From: Joel Fernandes
Date: Tue Oct 10 2023 - 15:32:13 EST




On Tue, Oct 10, 2023 at 3:15 AM Vincent Guittot <vincent.guittot@xxxxxxxxxx> wrote:
>
> On Sun, 8 Oct 2023 at 19:35, Joel Fernandes <joel@xxxxxxxxxxxxxxxxx> wrote:
[...]
> > One thing I am confused about in the original code is:
> >
> > tick_nohz_idle_stop_tick() is what sets the nohz.idle_cpus_mask.
> > However, nohz_run_idle_balance() is called before that can happen, in
> > do_idle(). So it is possible that NOHZ_NEWILB_KICK is set for a CPU but it is
> > not yet in the mask.
>
> 2 things:
> - update of nohz.idle_cpus_mask is not strictly aligned with cpu
> entering/exiting idle state. It is set when entering but only cleared
> during the next tick on the cpu because nohz.idle_cpus_mask is a
> bottleneck when all CPUs enter/exit idle at high rate (usec). This
> implies that a cpu entering idle can already be set in
> nohz.idle_cpus_mask
> - NOHZ_NEWILB_KICK is more about updating blocked load of others
> already idle CPUs than the one entering idle which has already updated
> its blocked load in newidle_balance()
>
> The goal of nohz_run_idle_balance() is to run ILB only for updating
> the blocked load of already idle CPUs without waking up one of those
> idle CPUs and outside the preempt disable / irq off phase of the local
> cpu about to enter idle because it can take a long time.
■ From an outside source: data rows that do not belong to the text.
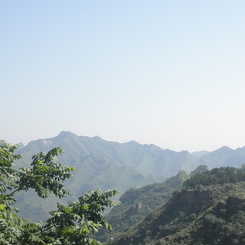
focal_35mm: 79
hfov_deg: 21.8
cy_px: 176
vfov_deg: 21.8
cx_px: 174
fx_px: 633
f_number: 9.6
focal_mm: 7.9
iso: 64
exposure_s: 1/80
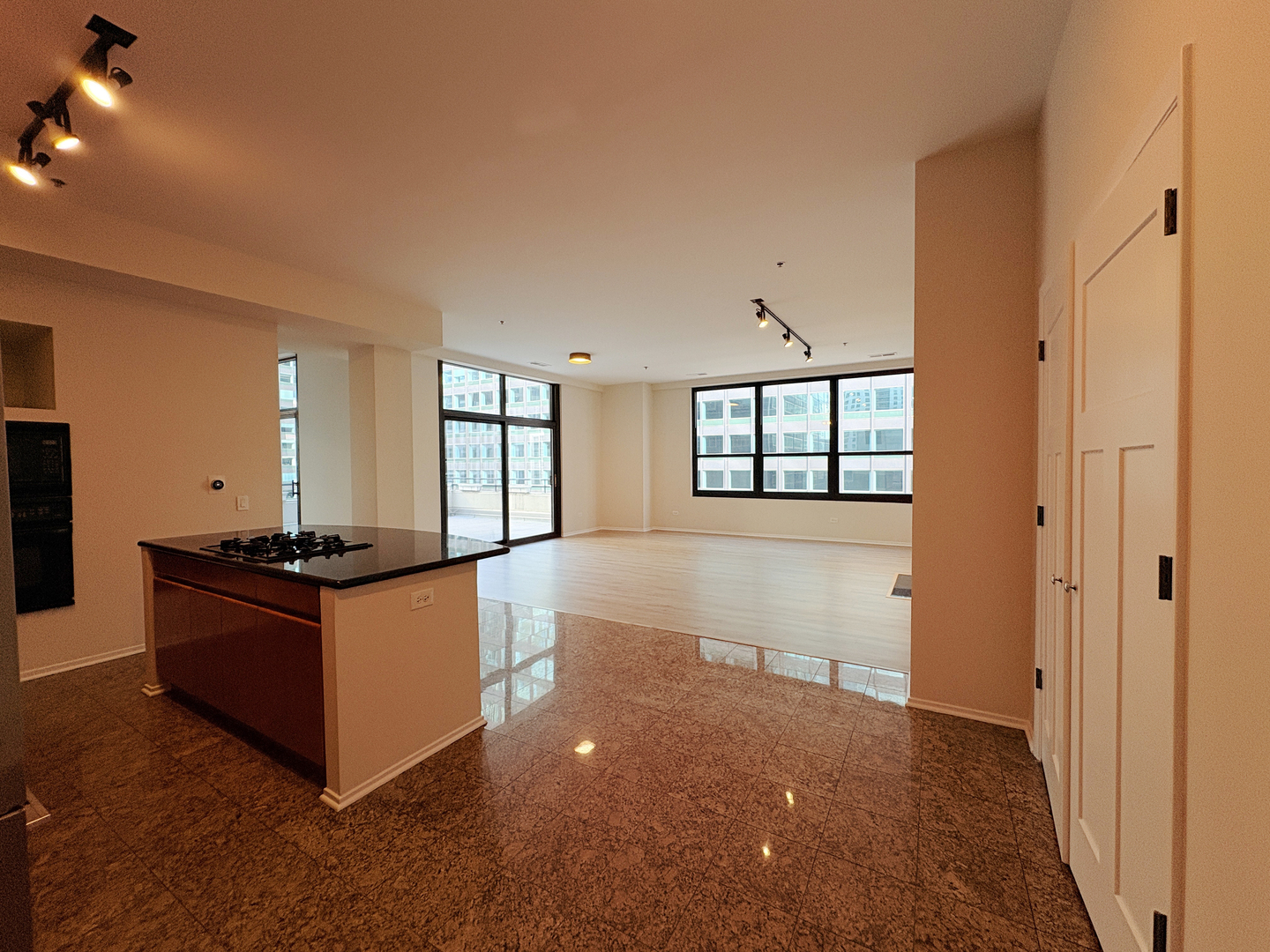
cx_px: 635
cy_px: 476
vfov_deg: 85.7
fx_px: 514
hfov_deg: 102.1
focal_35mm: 14
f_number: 2.2
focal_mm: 2.22
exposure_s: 1/120
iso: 64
This makes complete sense, thank you for the background on this!

Vineeth was just telling me in a 1:1 that he also tried doing the removal of
the CPU from the idle mask in the restart-tick path. The result was that even
though the mask modification is not as often as when doing it during the CPU
coming out of idle, it is still higher than just doing it from the next busy
tick, like in current mainline.

As next steps we are looking into:
1. Monitor how often we set NEXT_KICK -- we think we can reduce the frequency
of these even more and keep the overhead low.
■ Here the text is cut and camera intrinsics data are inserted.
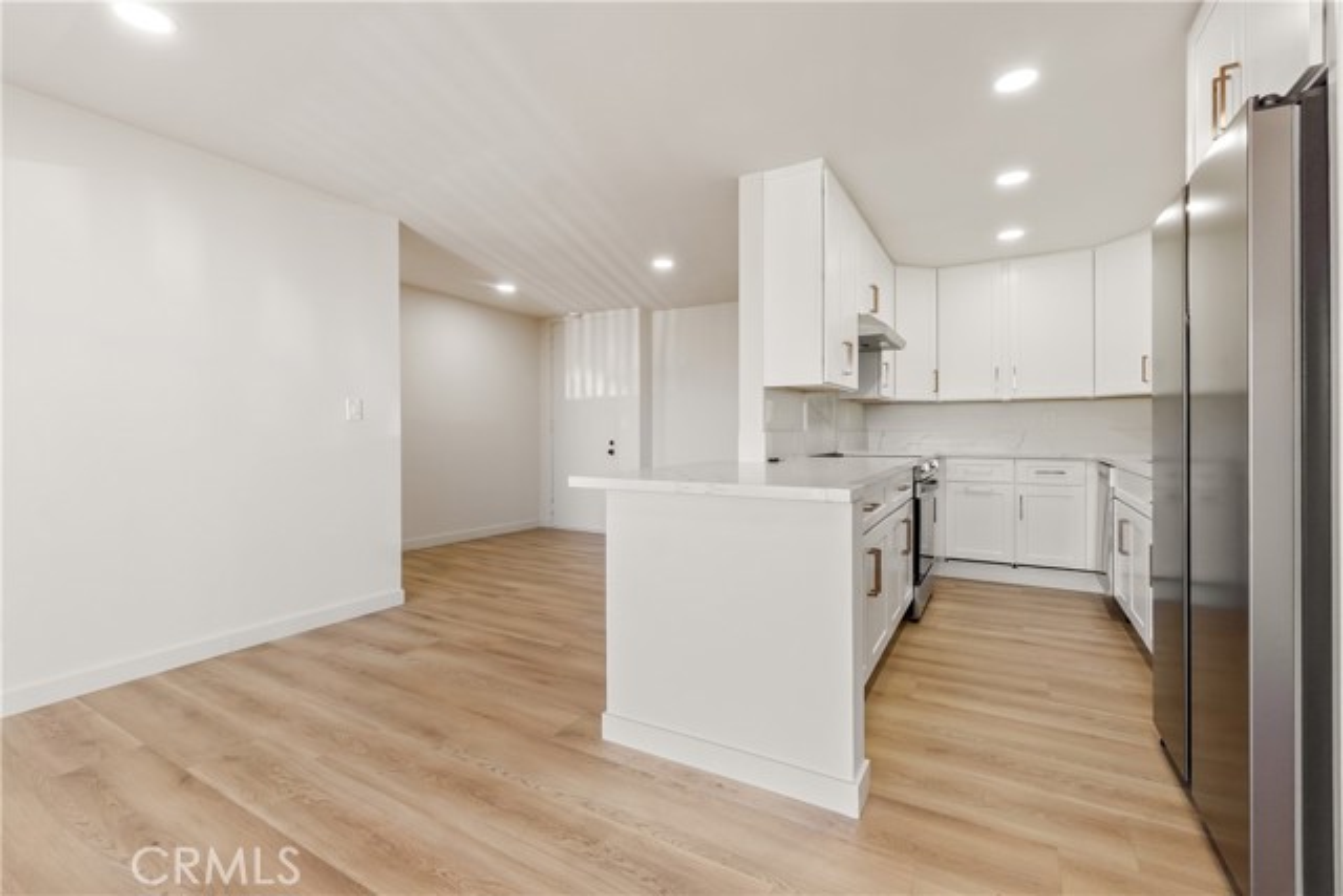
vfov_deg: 77.4
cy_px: 448
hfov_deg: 100.4
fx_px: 560
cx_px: 672
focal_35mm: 15
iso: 400
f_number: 8
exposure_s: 1/40
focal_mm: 10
2. Look more into the parallelism of nohz.next_balance updates (due to our
next NEXT_KICK setting) and handle any race conditions. We are at the moment
looking into if nohz.next_balance does not get set to the earliest value
because of a race, and if so retry the operation.

Something like (untested):

if (likely(update_next_balance)) {
do {
WRITE_ONCE(nohz.next_balance, next_balance);
if (likely(READ_ONCE(nohz.next_balance) <= next_balance)) {
break;
}
cpu_relax();
}
}

Or a try_cmpxchg loop.

I think after these items and a bit more testing, we should be good to send v2.

Thanks.